Текст.
* * * *

Выбранные места из переписки с друзьями (Гоголь)/I

Материал из Викитеки — свободной библиотеки
Перейти к навигации Перейти к поиску

Выбранные места из переписки с друзьями — I. Завещание
автор Николай Васильевич Гоголь (1809—1852)



I. Завещание[1]

Находясь в полном присутствии памяти и здравого рассудка, излагаю здесь мою последнюю волю.

I. Завещаю тела моего не погребать до тех пор, пока не покажутся явные признаки разложения. Упоминаю об этом потому, что уже во время самой болезни находили на меня минуты жизненного онемения, сердце и пульс переставали биться… Будучи в жизни своей свидетелем многих печальных событий от нашей неразумной торопливости во всех делах, даже и в таком, как погребение, я возвещаю это здесь в самом начале моего завещания, в надежде, что, может быть, посмертный голос мой напомнит вообще об осмотрительности. Предать же тело мое земле, не разбирая места, где лежать ему, ничего не связывать с оставшимся прахом; стыдно тому, кто привлечется каким-нибудь вниманием к гниющей персти, которая уже не моя: он поклонится червям, ее грызущим; прошу лучше помолиться покрепче о душе моей, а вместо всяких погребальных почестей угостить от меня простым обедом нескольких не имущих насущного хлеба.

* * * *

Исходные данные.

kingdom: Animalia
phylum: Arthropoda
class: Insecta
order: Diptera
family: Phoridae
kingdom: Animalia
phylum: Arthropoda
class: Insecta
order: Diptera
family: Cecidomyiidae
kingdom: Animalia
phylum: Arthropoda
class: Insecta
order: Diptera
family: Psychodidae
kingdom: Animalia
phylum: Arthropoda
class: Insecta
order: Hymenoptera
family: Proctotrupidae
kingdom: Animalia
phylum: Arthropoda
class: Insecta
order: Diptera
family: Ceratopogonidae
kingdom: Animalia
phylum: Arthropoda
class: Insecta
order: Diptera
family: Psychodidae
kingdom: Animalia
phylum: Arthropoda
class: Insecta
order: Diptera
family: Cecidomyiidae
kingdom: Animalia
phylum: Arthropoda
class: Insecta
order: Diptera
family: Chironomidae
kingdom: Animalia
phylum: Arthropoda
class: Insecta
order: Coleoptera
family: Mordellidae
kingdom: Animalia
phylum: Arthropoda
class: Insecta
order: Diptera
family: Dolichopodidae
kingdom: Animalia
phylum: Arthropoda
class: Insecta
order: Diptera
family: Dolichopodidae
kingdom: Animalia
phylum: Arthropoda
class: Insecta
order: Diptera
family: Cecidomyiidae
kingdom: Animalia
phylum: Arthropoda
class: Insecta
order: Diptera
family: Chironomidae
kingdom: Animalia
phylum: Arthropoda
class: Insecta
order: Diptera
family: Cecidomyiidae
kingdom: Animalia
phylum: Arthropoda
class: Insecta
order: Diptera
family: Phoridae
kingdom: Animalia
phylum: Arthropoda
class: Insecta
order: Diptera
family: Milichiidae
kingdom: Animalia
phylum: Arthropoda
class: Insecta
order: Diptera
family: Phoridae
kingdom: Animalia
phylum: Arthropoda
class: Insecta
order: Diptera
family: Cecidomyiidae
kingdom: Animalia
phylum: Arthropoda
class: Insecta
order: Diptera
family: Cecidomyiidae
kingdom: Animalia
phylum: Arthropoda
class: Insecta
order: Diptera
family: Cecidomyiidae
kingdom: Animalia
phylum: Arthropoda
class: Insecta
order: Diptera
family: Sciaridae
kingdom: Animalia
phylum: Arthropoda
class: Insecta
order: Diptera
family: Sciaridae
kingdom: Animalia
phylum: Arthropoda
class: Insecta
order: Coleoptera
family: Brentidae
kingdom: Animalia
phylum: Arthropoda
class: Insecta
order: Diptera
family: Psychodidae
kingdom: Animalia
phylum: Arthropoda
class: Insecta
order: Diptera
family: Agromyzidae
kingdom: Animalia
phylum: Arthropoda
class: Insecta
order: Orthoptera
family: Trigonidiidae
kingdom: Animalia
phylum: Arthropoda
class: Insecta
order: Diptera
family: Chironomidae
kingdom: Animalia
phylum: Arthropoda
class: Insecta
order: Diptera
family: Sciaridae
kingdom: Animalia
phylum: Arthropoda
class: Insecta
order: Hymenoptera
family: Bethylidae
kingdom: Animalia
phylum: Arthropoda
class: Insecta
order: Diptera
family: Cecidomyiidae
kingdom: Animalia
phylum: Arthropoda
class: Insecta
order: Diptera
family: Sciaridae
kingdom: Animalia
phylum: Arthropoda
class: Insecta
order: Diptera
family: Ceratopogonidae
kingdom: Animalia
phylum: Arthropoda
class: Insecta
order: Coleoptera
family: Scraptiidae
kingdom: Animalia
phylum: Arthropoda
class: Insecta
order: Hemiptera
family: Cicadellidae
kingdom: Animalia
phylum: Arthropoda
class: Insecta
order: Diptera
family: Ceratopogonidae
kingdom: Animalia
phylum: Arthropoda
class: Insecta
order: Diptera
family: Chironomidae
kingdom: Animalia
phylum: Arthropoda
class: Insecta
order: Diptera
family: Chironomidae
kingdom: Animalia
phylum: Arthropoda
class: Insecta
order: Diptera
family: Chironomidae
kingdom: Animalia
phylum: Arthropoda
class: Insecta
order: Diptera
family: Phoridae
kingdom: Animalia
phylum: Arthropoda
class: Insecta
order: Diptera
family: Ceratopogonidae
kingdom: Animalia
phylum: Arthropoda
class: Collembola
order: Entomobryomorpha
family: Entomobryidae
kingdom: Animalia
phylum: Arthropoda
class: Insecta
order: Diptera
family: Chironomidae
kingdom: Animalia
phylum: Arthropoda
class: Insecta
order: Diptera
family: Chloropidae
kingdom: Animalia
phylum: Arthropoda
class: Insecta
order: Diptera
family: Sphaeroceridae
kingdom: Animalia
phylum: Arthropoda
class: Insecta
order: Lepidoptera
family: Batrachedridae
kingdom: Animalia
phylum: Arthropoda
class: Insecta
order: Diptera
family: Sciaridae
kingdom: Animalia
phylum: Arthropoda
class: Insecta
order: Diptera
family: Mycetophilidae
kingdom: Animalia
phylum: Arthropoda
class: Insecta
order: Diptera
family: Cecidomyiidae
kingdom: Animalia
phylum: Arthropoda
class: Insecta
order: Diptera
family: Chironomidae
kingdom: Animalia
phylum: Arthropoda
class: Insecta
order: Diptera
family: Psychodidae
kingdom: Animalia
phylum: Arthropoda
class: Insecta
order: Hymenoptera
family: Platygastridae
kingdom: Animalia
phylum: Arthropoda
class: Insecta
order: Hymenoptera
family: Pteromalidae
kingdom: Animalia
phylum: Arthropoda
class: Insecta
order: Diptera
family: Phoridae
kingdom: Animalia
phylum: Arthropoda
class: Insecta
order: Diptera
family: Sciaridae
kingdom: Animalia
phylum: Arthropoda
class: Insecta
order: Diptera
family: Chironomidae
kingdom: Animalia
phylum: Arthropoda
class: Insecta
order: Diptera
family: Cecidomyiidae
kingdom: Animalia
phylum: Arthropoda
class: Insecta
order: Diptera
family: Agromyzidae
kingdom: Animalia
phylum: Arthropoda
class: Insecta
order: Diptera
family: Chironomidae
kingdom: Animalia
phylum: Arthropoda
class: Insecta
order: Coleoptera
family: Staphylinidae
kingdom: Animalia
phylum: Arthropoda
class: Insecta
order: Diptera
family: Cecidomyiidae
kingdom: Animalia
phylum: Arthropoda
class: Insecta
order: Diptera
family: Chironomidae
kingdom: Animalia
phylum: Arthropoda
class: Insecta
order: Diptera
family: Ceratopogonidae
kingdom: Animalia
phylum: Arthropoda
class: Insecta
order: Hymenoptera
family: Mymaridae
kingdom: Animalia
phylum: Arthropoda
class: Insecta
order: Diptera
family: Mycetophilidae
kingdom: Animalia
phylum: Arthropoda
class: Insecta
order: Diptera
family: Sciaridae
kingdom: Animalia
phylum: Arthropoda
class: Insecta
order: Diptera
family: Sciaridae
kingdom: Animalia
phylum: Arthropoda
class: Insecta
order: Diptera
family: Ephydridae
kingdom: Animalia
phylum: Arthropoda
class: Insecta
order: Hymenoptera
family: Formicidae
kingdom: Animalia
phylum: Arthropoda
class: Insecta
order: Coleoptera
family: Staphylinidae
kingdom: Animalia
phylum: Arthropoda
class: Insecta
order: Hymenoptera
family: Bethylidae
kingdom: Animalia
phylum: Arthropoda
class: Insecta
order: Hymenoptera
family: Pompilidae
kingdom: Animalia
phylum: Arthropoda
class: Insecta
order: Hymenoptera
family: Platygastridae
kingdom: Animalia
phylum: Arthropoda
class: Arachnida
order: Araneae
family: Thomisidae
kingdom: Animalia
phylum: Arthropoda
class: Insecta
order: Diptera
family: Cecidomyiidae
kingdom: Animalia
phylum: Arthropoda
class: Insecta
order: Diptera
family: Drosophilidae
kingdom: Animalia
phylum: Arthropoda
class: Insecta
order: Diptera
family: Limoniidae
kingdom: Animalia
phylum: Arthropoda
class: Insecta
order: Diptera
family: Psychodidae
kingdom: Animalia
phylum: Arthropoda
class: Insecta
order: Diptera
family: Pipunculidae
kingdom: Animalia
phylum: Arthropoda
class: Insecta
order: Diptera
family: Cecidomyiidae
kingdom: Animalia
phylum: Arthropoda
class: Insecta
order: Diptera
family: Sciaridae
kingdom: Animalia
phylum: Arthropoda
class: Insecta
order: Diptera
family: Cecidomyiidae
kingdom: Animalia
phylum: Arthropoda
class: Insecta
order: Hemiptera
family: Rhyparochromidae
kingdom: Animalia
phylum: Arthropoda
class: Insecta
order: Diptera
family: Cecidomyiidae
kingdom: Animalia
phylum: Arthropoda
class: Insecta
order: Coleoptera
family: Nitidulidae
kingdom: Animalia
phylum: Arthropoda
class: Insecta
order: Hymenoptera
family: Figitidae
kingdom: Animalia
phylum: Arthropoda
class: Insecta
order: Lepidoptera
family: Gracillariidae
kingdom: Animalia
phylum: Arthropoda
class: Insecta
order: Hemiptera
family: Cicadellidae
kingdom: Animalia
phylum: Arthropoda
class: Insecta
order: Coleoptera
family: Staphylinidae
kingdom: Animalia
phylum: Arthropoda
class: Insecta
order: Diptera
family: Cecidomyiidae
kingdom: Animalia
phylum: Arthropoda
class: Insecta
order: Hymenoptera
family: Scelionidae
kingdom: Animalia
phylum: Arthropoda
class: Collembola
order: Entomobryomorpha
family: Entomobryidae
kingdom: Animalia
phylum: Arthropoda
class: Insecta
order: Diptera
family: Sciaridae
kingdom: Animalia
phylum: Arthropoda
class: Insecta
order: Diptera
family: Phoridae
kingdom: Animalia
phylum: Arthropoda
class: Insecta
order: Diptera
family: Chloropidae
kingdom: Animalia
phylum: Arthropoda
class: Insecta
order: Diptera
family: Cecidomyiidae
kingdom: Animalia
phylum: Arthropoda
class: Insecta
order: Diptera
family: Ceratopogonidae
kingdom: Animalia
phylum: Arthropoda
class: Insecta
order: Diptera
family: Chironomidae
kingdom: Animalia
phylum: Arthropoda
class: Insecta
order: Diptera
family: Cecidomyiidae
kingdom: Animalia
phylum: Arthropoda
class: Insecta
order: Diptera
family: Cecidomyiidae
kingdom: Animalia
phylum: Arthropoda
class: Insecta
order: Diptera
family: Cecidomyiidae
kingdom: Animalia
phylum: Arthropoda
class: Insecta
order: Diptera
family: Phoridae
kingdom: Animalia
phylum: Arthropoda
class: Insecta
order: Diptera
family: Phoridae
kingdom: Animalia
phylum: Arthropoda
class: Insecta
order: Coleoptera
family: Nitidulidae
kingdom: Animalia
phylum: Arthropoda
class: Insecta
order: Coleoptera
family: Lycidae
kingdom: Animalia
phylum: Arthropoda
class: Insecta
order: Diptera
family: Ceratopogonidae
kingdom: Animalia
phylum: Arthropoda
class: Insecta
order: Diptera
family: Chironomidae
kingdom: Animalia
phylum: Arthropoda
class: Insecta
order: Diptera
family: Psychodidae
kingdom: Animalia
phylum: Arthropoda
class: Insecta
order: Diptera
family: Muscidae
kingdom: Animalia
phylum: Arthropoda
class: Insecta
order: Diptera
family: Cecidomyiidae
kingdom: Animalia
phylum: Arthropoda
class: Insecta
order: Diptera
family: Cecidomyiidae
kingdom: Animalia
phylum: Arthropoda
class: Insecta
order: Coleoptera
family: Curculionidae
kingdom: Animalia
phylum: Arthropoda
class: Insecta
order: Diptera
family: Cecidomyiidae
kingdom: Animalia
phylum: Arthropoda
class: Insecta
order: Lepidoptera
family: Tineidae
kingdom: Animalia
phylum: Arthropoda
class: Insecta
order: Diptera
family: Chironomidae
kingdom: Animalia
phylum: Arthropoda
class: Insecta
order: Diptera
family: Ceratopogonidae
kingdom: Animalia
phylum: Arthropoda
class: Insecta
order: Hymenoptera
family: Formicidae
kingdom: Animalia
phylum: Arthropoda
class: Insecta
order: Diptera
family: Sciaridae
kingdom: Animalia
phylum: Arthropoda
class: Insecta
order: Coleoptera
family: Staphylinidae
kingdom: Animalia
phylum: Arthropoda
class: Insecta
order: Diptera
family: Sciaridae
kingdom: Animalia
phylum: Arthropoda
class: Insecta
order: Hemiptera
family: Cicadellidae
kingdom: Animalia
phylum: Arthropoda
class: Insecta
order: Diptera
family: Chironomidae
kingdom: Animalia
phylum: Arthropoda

* * * *

Задания к работе.
A - Определите, соответствуют ли завещанию следующие утверждения: (i) завещание требует не погребать тело до появления явных признаков разложения; (ii) в завещании указано определенное место для погребения; (iii) вместо погребальных почестей завещание просит накормить обедом нескольких неимущих. На каждое утверждение ответьте «да» или «нет» и приведите решающие слова завещания дословно.
B - Верните точный отрывок завещания, начиная со слов «Выбранные места из переписки с друзьями —» и продолжая до слов «мою последнюю волю.» включительно.

Ожидаемые ответы.
A -
(i) Да: «Завещаю тела моего не погребать до тех пор, пока не покажутся явные признаки разложения».
(ii) Нет: «Предать же тело мое земле, не разбирая места, где лежать ему».
(iii) Да: «а вместо всяких погребальных почестей угостить от меня простым обедом нескольких не имущих насущного хлеба».

B -
Выбранные места из переписки с друзьями — I. Завещание
автор Николай Васильевич Гоголь (1809—1852)



I. Завещание[1]

Находясь в полном присутствии памяти и здравого рассудка, излагаю здесь мою последнюю волю.